Yes, it is possible by performing a co-labeling experiment. This is when multiple primary antibodies against different (or even same) targets are introduced to one tissue sample. With standard IHC approach, the primary antibodies must be of different IgG subtypes so that they can be attached to complementary secondaries that are conjugated with a fluorescent molecule in a different color channel. Other approaches like direct conjugation with fluorophore or bar-coding could provide multiplex capacity without this constrain.

Yes, it is technically possible and we are currently developing reliable methods to enhance multiplex capacity with our increasing list of validated mAbs.

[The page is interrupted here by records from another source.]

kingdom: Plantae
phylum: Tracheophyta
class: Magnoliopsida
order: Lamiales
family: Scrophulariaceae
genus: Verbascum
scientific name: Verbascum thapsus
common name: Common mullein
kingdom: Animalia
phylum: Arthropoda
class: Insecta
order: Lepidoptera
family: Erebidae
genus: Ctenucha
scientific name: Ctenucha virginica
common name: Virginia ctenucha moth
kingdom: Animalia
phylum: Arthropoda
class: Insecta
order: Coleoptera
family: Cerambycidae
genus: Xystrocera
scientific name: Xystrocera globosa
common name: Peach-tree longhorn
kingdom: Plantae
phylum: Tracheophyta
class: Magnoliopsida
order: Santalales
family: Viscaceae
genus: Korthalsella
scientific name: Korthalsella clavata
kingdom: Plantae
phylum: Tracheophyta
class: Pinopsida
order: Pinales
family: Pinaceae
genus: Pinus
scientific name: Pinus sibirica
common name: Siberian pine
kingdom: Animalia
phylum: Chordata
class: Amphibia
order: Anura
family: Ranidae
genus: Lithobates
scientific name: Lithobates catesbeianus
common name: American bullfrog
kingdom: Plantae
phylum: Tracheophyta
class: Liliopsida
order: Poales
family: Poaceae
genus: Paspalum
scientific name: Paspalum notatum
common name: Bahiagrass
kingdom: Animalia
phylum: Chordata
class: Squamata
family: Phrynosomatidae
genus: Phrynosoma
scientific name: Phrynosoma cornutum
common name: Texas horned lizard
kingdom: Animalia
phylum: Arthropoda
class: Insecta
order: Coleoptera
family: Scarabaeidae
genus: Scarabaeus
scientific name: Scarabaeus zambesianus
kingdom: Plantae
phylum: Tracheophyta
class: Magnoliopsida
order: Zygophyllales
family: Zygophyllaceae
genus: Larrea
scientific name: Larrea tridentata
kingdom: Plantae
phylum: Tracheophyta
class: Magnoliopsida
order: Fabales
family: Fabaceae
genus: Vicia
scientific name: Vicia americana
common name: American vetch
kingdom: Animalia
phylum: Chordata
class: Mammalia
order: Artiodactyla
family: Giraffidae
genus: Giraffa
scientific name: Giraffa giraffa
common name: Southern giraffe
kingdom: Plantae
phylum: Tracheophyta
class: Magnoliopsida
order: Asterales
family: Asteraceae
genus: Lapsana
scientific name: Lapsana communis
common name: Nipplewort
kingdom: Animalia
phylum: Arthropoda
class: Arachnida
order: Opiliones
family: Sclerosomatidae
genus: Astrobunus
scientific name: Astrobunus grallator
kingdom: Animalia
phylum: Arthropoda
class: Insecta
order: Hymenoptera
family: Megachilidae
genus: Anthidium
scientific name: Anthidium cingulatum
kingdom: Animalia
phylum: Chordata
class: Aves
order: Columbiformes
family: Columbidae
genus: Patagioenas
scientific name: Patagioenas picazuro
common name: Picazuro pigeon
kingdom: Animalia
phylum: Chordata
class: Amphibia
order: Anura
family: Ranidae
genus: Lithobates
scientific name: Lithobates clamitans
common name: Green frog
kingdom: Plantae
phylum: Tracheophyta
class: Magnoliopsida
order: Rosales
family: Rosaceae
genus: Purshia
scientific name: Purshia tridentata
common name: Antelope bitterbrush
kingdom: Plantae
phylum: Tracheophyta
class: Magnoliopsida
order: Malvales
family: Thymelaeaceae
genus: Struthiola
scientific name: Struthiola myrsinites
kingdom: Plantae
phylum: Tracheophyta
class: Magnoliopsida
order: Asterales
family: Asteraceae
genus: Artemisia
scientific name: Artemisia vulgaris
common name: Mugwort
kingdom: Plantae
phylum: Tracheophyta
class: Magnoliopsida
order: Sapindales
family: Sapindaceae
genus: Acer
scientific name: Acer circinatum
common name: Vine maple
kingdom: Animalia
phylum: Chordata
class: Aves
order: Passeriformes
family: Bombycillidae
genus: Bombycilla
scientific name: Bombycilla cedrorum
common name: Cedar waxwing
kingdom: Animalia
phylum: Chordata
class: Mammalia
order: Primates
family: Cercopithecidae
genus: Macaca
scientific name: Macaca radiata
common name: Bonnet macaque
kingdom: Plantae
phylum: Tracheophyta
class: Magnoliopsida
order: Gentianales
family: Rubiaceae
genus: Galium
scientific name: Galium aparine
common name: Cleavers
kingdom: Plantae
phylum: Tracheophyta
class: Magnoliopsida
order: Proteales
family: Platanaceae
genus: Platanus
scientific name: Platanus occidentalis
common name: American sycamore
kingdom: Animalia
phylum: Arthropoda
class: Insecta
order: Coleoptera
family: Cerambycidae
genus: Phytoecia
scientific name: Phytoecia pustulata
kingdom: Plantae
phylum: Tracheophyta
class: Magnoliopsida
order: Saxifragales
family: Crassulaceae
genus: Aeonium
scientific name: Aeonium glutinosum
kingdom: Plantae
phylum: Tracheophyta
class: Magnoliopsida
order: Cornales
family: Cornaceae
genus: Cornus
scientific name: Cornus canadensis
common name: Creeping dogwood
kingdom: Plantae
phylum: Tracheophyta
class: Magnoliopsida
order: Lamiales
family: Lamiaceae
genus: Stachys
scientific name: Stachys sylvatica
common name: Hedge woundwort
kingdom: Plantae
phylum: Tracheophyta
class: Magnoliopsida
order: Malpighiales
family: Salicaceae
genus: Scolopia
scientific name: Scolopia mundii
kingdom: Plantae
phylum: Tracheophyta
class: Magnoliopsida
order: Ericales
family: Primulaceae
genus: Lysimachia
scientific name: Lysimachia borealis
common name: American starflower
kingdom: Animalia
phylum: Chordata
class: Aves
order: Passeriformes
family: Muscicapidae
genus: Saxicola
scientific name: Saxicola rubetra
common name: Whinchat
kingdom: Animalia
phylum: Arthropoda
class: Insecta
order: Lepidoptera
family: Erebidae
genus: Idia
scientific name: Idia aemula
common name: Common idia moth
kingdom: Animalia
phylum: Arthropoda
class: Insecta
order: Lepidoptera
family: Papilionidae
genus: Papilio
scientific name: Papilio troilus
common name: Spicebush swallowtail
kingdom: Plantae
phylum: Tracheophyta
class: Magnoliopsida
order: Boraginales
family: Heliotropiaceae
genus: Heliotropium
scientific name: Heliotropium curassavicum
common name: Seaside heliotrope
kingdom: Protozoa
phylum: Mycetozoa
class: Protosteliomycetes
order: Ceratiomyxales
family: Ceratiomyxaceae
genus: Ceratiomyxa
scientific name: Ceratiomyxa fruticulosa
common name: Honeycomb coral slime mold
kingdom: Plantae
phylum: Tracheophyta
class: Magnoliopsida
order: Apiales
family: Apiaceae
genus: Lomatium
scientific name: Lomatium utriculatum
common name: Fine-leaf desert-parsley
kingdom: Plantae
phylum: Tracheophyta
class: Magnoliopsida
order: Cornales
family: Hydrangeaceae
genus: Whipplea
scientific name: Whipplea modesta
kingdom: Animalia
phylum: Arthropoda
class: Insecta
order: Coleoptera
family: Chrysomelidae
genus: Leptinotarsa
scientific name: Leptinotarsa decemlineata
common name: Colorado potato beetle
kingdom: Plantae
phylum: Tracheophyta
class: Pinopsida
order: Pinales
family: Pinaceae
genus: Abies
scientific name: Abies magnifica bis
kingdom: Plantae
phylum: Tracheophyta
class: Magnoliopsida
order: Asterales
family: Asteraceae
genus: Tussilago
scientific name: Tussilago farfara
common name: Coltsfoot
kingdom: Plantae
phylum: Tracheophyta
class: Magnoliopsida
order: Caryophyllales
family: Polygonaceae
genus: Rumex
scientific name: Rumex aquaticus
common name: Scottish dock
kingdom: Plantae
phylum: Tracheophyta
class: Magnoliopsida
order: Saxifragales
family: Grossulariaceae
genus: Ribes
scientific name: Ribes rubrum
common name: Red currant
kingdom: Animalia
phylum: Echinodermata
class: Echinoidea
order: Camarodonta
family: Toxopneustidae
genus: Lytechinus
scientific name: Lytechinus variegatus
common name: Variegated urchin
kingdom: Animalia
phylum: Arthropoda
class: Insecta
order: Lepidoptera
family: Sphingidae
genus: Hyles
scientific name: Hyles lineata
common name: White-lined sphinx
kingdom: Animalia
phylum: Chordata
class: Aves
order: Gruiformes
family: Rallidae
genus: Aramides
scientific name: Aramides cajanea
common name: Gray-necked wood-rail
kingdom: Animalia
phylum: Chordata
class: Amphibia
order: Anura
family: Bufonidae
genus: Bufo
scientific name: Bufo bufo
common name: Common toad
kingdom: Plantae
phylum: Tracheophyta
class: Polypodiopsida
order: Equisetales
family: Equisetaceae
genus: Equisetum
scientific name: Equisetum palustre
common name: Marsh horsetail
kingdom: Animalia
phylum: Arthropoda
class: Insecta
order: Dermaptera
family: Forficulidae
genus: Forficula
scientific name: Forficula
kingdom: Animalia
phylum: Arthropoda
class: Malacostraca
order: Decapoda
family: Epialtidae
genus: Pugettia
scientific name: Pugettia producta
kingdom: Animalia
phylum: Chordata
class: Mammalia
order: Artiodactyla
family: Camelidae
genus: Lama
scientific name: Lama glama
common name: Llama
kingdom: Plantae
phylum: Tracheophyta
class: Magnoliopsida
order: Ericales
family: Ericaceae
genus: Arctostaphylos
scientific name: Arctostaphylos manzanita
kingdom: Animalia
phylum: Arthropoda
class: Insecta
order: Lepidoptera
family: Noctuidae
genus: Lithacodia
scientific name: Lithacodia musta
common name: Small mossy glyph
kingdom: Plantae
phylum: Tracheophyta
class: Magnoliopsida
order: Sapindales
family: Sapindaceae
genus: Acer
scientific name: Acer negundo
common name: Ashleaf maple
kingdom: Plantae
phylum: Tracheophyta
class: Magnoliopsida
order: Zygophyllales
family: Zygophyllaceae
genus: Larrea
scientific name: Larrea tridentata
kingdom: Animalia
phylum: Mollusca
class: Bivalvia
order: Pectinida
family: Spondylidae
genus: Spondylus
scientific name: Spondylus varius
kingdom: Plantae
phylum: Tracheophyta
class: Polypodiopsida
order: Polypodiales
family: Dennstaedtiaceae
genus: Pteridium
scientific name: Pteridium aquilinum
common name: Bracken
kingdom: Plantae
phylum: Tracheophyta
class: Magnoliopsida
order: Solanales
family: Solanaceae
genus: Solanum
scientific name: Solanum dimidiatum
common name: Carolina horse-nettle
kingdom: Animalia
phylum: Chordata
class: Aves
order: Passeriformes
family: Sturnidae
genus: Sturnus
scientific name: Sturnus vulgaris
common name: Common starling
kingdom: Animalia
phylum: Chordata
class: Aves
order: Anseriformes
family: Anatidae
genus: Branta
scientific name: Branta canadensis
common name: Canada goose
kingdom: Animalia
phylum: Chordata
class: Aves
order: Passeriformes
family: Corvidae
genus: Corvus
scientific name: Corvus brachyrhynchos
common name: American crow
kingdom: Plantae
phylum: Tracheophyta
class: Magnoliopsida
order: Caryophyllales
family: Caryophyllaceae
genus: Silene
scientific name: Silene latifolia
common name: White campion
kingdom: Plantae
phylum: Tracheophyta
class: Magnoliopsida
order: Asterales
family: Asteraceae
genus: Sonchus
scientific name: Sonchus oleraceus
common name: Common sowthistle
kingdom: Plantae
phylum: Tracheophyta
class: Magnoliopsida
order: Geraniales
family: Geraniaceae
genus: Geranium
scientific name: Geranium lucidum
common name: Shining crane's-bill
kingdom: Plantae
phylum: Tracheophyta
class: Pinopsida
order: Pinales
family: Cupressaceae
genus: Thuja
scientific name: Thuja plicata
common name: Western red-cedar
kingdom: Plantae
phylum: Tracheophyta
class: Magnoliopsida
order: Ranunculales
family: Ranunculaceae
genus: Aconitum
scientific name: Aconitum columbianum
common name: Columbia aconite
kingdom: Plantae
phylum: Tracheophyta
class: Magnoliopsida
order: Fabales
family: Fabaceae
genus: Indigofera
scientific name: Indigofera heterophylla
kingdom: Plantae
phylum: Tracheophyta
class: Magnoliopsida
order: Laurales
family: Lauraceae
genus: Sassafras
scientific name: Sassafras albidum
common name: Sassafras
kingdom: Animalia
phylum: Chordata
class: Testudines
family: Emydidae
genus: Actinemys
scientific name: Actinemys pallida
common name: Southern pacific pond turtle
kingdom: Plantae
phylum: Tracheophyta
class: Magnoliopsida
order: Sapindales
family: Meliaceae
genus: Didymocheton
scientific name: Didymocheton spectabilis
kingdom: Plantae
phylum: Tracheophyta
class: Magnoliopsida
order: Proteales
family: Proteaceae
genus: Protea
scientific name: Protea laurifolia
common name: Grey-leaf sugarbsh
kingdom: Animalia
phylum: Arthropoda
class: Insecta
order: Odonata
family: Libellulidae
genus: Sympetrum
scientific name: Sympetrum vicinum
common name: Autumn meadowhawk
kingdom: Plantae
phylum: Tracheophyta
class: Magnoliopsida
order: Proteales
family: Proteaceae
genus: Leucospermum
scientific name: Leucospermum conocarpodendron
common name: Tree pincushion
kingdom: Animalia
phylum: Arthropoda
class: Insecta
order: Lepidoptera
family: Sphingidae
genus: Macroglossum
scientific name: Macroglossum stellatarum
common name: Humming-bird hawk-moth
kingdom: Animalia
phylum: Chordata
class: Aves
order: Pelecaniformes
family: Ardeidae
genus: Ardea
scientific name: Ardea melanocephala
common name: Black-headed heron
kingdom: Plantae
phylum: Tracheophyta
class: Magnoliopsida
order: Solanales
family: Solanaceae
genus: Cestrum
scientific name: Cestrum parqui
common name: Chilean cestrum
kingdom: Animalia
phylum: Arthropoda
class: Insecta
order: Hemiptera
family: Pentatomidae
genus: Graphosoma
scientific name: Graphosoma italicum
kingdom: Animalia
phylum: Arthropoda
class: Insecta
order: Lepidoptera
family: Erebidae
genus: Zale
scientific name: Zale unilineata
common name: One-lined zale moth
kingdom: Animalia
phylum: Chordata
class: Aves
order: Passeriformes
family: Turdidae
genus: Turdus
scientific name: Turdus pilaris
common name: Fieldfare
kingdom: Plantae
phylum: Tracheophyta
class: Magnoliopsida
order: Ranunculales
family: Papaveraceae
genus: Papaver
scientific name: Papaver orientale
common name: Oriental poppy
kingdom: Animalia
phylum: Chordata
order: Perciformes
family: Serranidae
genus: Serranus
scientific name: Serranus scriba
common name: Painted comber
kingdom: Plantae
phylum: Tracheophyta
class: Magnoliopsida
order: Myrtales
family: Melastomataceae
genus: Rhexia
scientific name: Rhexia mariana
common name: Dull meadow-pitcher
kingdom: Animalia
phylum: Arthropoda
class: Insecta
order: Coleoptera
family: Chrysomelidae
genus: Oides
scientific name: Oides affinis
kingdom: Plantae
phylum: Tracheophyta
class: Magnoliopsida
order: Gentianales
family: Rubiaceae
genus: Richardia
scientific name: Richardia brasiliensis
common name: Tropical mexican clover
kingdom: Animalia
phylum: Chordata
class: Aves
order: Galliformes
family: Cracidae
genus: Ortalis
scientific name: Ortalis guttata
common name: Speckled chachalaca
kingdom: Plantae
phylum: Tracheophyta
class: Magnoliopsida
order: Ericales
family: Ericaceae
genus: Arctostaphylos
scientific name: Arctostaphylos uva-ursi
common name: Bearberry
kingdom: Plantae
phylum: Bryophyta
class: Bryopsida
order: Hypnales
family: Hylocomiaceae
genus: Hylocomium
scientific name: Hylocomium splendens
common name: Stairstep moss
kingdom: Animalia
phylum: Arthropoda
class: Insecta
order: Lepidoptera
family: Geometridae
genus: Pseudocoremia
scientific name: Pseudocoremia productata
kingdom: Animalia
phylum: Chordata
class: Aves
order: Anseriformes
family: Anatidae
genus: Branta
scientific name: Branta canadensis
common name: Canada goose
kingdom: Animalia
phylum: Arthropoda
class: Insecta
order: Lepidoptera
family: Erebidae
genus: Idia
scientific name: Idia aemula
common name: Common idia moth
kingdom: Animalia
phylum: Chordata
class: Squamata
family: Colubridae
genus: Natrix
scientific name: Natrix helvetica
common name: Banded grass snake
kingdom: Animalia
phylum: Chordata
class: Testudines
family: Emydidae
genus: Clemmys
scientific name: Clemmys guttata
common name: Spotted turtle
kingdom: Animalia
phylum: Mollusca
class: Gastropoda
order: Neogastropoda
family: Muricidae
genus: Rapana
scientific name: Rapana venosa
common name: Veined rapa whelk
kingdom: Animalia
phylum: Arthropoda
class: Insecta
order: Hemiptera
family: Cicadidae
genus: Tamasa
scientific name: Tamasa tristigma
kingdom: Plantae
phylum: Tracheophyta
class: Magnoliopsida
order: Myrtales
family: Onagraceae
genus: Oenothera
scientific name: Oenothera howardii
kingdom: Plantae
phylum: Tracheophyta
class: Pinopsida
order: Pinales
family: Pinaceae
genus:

The pre-conjugation method protocol requires the secondary antibody, in the form of a Fab anti-Fc antibody, to be attached to the primary antibody before adding the mixture to the tissue sample. Then, the washing step can take place. The benefits of this method are that it provides a reduction in vasculature background. Further, the pre-conjugation method is easier and faster. The sequential method protocol requires the antibody to be added to the tissue first. Then, the washing step takes place and afterwards, the secondary antibody can be added. The benefit of the sequential method is that it provides brighter staining.

Using anti-Fc secondary antibodies is necessary to ensure that preconjugation does not block the antigen binding site of the primary antibody, which is located on its variable arm. In addition, we also make sure our secondary antibodies are Fab fragments. Fab secondaries are small, and each can bind only one primary antibody. Thus, the 1° Ab and 2° Ab complex that is formed, when using the pre-conjugation method, will not cluster and can more easily penetrate the tissue and attach to the protein target. This ease would not be possible if the complex were larger due to using whole IgG antibodies.

Fab secondaries are smaller. Thus, they can diffuse into the bulk tissue more quickly and evenly.